The kicker, however, was that the bride and groom didn’t just not drink that particular vineyard’s wine, they didn’t drink at all.

“It’s a very attractive place, which is why these wealthy kids chose it,” Olken says. “They didn’t choose it because of the wine; they couldn’t care less. So it doesn’t matter that that winery was a decent winery. All they care about is the optics.”

So do other couples, and that’s why this wedding winery industrial complex has sprung up in areas not exactly known for producing world-class wine, like, say, Brooklyn — where, admittedly, the grapes are trucked in from Long Island. Thus, maybe it’s not the wineries that are cynical. Maybe it’s the bride and groom. And maybe it’s always been that way.

Even in that initial Wine Enthusiast article from 2001, the magazine noted, “You might think that the people who get married at wineries must all be crazy about wine … most brides and grooms interviewed for this article said that an attractive outdoor location was their top criterion for a wedding or reception site.”

So if I’ve mostly had bad wine at winery weddings, maybe it was simply my bad luck that the couples getting married cared more about the setting, the romance, the potential for killer photos, than what their guests would be drinking all night. Hell, maybe I should be paying more attention to my friends’ weddings than focusing on how good or bad their wine is.


Now, certain wineries are finally starting to realize that having non-wine fans in for a raucous Saturday night might not actually benefit their businesses in the long term. Jim Nocek, owner of Anyela Vineyard in New York’s Finger Lakes, toys with putting an end to having wedding receptions on his estate. He had offered them since 2009, holding about 20 per year.

Initially, he thought it was nothing more than a smart business decision. Opening a winery is “capital intensive,” he tells me; his vineyard was planted in 2001 and he wasn’t even able to start earning a single dollar from it for another five years. Using his facilities for the most effective economic capacities was a good insurance measure.

“When you look at, certainly, the booking of an event for a certain amount of money, it’s a sure thing,” he says, “as opposed to ‘Is this going to be a good Saturday or a bad one?’”

As the years moved on, his wine became better regarded, and his winery and the Finger Lakes in general became more of a wine tourism destination, he began to question the need for weddings. He hated always having part of his winery blocked off on weekends for receptions.

“We were cannibalizing some of our regular Saturday business,” he explained. “And that concerned me a great deal. We were first a winery before anything else.
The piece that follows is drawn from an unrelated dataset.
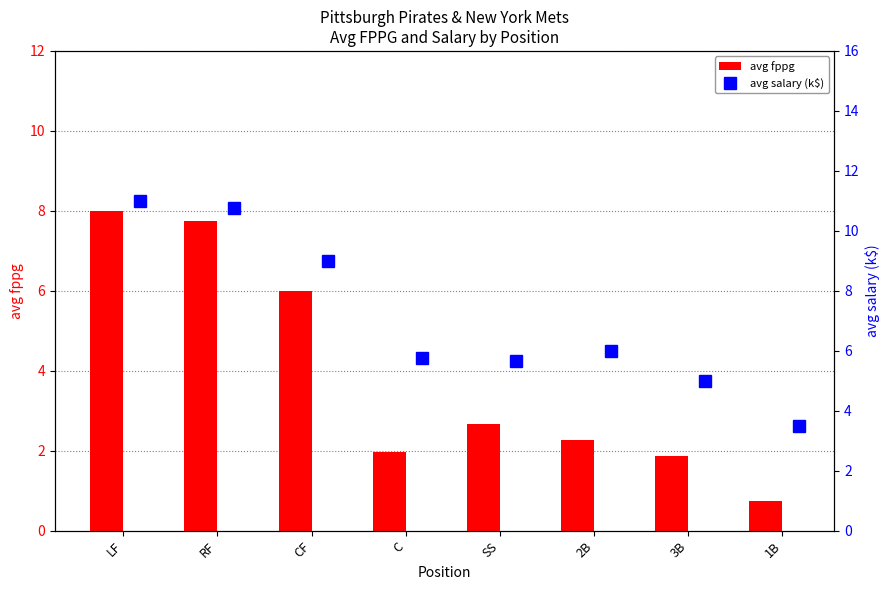

At how many categories does at least one series exceed 10?

2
That’s our core business.”

He had also learned that weddings aren’t always the massive cash cow that they seem to be to outsiders. There are all kinds of hidden costs and challenges, like setting up temporary seating, coordinating with caterers (few wineries have kitchens), and not annoying countryside neighbors with loud music. There’s countless headaches to deal with as well, including portable bathrooms getting flooded, and young, drunken guests mistreating the facilities.

With so few weekends during the summer, Nocek started thinking it would be better to focus on the true wine fans — those who might actually return to the vineyard every year — as opposed to uninterested, one-time reception guests. As of summer 2019, Anyela Vineyard is no longer hosting wedding receptions.
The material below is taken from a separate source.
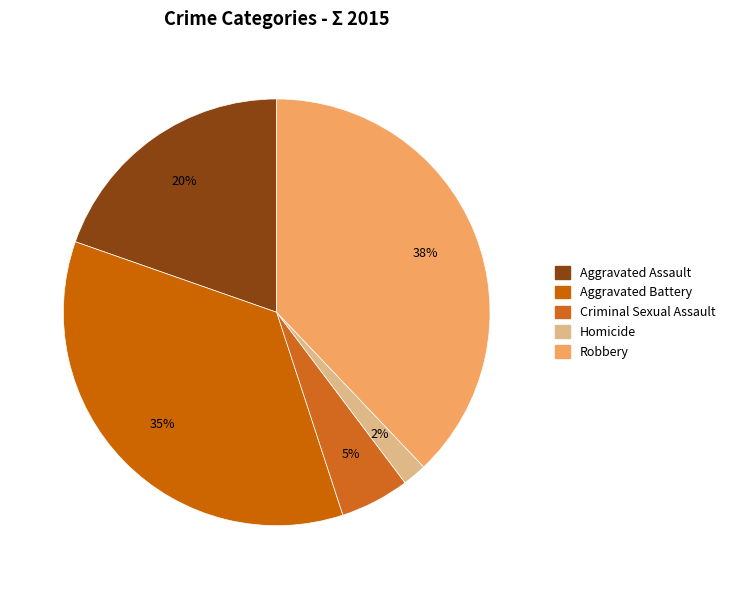

How many slices are in this pie chart?

5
“Certainly part of the challenge is you have to identify what you’re about. You’re about selling wine,” Nocek explains. “So hopefully [the bride and groom] would like wine and their invitees would like wine and you’d sell more wine. But that’s not usually true and I think there was definitely a diversion from what we had initially wanted to do.”
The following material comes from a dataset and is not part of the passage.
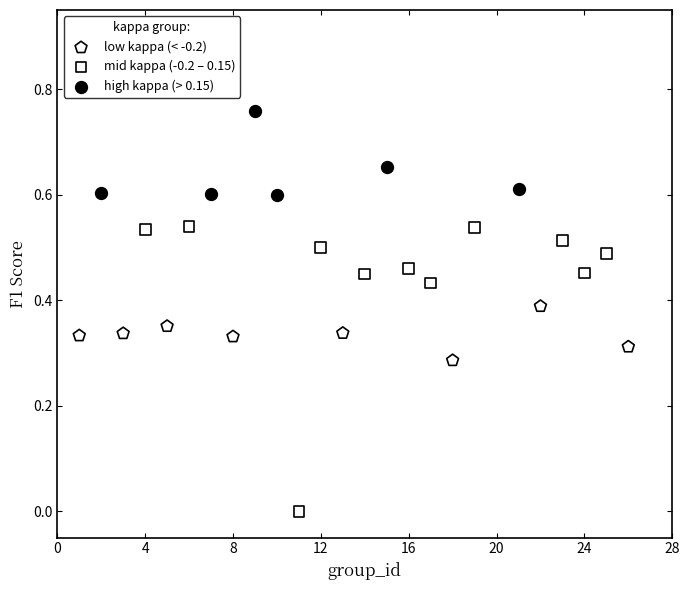

Which series reaches the minimum Y coordinate?

mid kappa (-0.2 – 0.15)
Olken doesn’t own a winery, but he agrees with Nocek’s way of thinking.

“The argument has become that the wineries need the weddings to survive economically. But do they?” Olken asks. The U.S. has gone from around 6,000 wineries in 2009 to more than 10,000 today and growing, generating some $200 billion in revenue. “The failure rate of wineries is infinitesimal to the failure rate of pretty much all other businesses. They just don’t fail. You have to be an absolute idiot at winemaking and wine-selling to fail at it,” Olken says.

“We just don’t lose a lot of wineries. Weddings or not.”